Photo Credit: Flickr Creative Commons

  • Tara Shafer

    Tara Shafer is the co-founder of Reconceiving Loss, an online resource center for people coping with the loss of a pregnancy or an infant. Her blog about baby bereavement, To Begin Again, appears on Psychology Today. She has worked as a human rights and refugee advocate for numerous organizations, including Amnesty International and Human Rights First. She has taught in the Department of Political Science at Marist College. Her work on loss has appeared in Fifth Wednesday Journal, Yahoo Shine, the Huffington Post, and on National Public Radio. For further information please visit Reconceiving Loss


    • Carmen Peskin

      October 10, 2016 at 9:06 am


      I remember the Me back then. The Me before the four miscarriages, the Me before the fertility doctors and hormone tablets, the Me before the four hospitalisations that left my body all battered and bruised and forever changed.

      The Me before had a whole heart. Warm, loving, open and most of all Whole. Instead today, the Me now has a heart that has been glued together by strength and courage, but will never be the same. Much like a cup that breaks and is glued together, my heart still works, but it is different and will forever be.

      The Me before then enjoyed life, went out and had a good time. The Me before then didn’t think twice before having a glass of red wine. The Me now thinks twice before I touch any kind of alcohol because of what it may be doing to my already depleting ovarian reserve. The Me now will rather be mocked for not having that one drink than to forever have to live with the thought that I might have been the cause of is not having a baby.

      The Me back then looked fondly at pregnant woman and mothers pushing their little ones in their prams. The Me back then was so naiive, so hopeful. The Me back then used to stop and smile and ask “How old is he?”. The Me now wants to ran in the opposite direction as soon as a pregnant woman is in sight. The Me now hates that I envy those woman and sometimes hate them for reminding of me all that I lost and all that I want. The Me now is not so hopeful anymore and may need to reside to the fact that my path to motherhood would be down another road, not the one the Me now so desperately wants.
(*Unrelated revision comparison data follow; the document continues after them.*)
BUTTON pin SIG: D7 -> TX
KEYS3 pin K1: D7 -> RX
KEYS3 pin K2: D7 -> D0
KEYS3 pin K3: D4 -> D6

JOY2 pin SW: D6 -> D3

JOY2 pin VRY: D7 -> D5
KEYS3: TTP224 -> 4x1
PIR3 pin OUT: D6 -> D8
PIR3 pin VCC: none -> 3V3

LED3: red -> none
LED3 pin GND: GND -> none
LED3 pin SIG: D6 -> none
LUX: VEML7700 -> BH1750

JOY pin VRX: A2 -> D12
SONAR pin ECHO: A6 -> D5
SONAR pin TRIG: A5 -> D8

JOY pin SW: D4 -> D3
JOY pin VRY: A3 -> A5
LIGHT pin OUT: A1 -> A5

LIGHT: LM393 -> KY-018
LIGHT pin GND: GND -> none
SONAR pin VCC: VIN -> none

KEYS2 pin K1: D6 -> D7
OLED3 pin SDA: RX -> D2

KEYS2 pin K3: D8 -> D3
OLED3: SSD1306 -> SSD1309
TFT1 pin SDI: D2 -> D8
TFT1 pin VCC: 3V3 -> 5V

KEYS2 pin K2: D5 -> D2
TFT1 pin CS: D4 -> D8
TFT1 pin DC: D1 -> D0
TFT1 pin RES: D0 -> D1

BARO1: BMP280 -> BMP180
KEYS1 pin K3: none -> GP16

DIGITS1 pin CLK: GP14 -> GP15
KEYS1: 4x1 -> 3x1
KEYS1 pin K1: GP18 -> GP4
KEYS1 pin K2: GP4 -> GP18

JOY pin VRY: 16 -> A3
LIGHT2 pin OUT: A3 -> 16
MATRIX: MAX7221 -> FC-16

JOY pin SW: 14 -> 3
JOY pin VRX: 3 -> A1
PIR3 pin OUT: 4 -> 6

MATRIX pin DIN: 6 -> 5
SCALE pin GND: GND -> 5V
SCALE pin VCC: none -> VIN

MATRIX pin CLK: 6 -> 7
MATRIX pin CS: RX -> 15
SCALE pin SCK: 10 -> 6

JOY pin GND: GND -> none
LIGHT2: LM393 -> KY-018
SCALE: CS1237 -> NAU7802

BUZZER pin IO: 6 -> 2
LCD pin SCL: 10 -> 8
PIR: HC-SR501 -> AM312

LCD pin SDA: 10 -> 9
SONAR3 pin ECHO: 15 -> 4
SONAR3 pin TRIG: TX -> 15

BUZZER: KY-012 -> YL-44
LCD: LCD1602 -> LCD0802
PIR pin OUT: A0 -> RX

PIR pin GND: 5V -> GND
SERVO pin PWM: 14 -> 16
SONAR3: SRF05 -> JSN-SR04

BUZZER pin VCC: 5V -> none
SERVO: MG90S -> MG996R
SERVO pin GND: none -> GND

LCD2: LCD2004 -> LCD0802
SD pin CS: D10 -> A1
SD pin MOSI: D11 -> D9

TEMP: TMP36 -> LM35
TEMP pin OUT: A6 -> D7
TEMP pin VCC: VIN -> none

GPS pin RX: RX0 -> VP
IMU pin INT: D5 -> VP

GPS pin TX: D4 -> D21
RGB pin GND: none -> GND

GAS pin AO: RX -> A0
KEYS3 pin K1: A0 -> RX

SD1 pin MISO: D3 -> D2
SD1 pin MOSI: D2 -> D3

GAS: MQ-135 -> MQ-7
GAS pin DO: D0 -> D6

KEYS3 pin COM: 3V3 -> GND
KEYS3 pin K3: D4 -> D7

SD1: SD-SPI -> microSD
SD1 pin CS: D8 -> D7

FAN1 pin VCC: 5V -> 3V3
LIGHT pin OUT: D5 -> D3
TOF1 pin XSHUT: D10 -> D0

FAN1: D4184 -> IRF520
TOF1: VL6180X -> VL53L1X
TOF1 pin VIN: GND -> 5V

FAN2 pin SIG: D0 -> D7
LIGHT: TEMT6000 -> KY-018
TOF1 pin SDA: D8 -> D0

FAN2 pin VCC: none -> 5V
      The Me back then didn’t for one minute think that this would be her journey. The Me back then didn’t ever think she would be one of those woman that struggled to fall pregnant. The Me back then didn’t ever think she would be one of those woman who would have to say goodbye to a child she loved more than she loved herself before she even met him or her. The Me back then didn’t ever think that she would fall pregnant, have the back pain, the nausea, the constipation, all of that and still leave the hospital without her baby. The Me back then was so arrogant in thinking it would be easy starting a family . The Me now is softer, humbled and wiser. The Me now knows that nothing in life is guaranteed. The Me now knows not to take anything for granted. The Me now hopes and parys that God will send me a miracle I so much want. The Me now takes it one day at a time. The Me now cries for every baby commercial, every cute onesie in the shop, every baby photoshoot spashed over Facebook. The Me now prays that just for one day it wouldn’t be so painful. The Me now hopes for oneday that she isn’t so sad.

      The Me now knows that she will forever grief her angel babies no matter how much time passes. The Me now knows that nothing that anything says or does will ever make loosing my babies less painful or me feel less empty. The Me now knows that just because I’m grieving doesn’t mean that the world stops turning. People’s lives carry on, life carries on. The Me now knows that I must make the best of each day and be grateful for the many blessing I do have.The Me now knows that its okay to be sad one minute and happy the next.

      The Me now if forever changed.